* TASK *
When you reach the line with "актерское мастерство получили признание" in the listing below, transcribe it and each line after it up to and including the line with "Актриса дебютировала на большом экране в", exactly and with nothing else.

* INFORMATION GIVEN *
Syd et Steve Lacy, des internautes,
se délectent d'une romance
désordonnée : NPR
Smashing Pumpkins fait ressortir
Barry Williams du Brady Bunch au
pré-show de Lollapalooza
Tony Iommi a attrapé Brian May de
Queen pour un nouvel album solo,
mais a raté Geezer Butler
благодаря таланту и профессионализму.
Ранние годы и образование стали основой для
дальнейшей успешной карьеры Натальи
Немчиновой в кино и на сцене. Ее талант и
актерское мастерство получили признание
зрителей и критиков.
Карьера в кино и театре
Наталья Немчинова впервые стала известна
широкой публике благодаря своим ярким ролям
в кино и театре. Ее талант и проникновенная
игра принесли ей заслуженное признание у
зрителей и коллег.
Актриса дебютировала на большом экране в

...

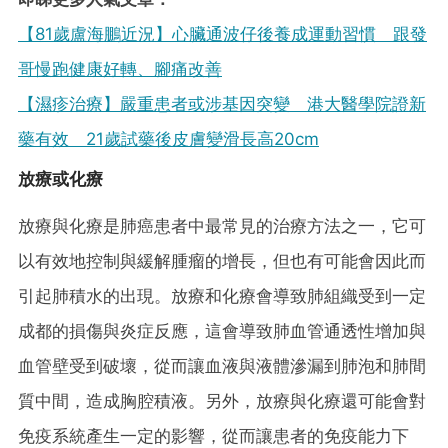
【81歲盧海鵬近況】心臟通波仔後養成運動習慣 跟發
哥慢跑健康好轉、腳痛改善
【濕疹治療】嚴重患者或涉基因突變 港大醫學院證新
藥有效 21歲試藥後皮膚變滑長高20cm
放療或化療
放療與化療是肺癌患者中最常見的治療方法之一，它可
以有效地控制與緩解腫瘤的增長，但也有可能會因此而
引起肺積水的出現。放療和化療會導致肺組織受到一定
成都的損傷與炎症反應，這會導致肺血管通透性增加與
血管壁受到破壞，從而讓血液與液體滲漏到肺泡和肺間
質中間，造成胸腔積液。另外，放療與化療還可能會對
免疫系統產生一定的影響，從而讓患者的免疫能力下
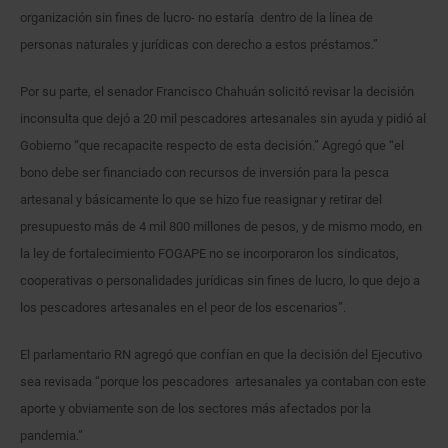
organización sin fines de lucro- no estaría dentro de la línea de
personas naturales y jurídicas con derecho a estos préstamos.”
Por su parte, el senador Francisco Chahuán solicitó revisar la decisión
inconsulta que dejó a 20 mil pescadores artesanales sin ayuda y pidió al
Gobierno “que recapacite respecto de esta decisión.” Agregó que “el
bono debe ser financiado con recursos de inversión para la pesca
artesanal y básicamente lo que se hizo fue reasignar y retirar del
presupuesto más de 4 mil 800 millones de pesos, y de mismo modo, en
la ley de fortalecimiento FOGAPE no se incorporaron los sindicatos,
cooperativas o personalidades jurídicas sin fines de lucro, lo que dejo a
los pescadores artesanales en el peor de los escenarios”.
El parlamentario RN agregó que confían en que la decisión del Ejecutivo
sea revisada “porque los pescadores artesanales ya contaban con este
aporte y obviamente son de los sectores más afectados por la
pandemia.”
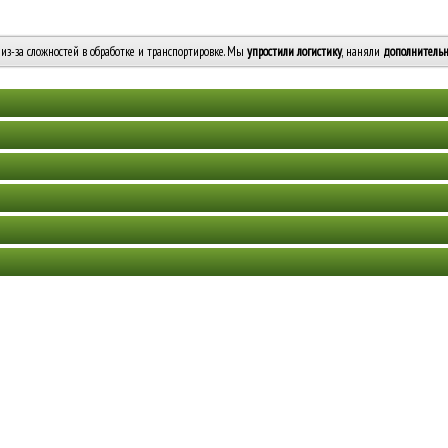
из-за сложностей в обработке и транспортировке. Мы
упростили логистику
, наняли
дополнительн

--

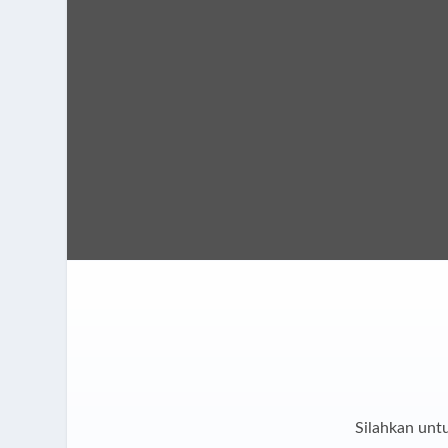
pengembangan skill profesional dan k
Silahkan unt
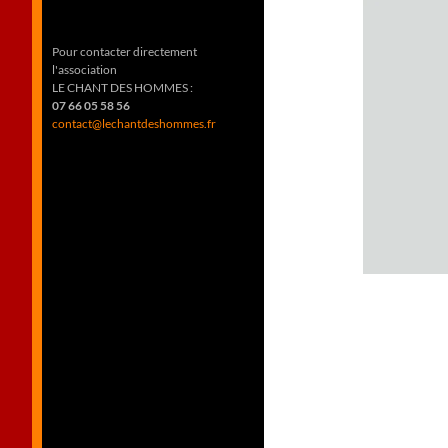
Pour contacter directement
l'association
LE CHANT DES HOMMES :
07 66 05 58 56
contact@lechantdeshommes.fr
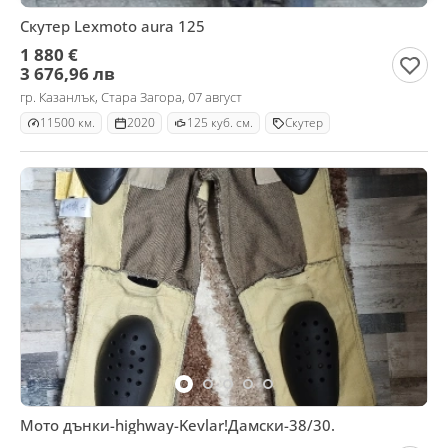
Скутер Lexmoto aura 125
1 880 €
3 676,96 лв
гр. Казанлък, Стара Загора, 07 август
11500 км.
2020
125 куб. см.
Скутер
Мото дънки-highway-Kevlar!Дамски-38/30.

* EXPECTED ANSWER *
актерское мастерство получили признание
зрителей и критиков.
Карьера в кино и театре
Наталья Немчинова впервые стала известна
широкой публике благодаря своим ярким ролям
в кино и театре. Ее талант и проникновенная
игра принесли ей заслуженное признание у
зрителей и коллег.
Актриса дебютировала на большом экране в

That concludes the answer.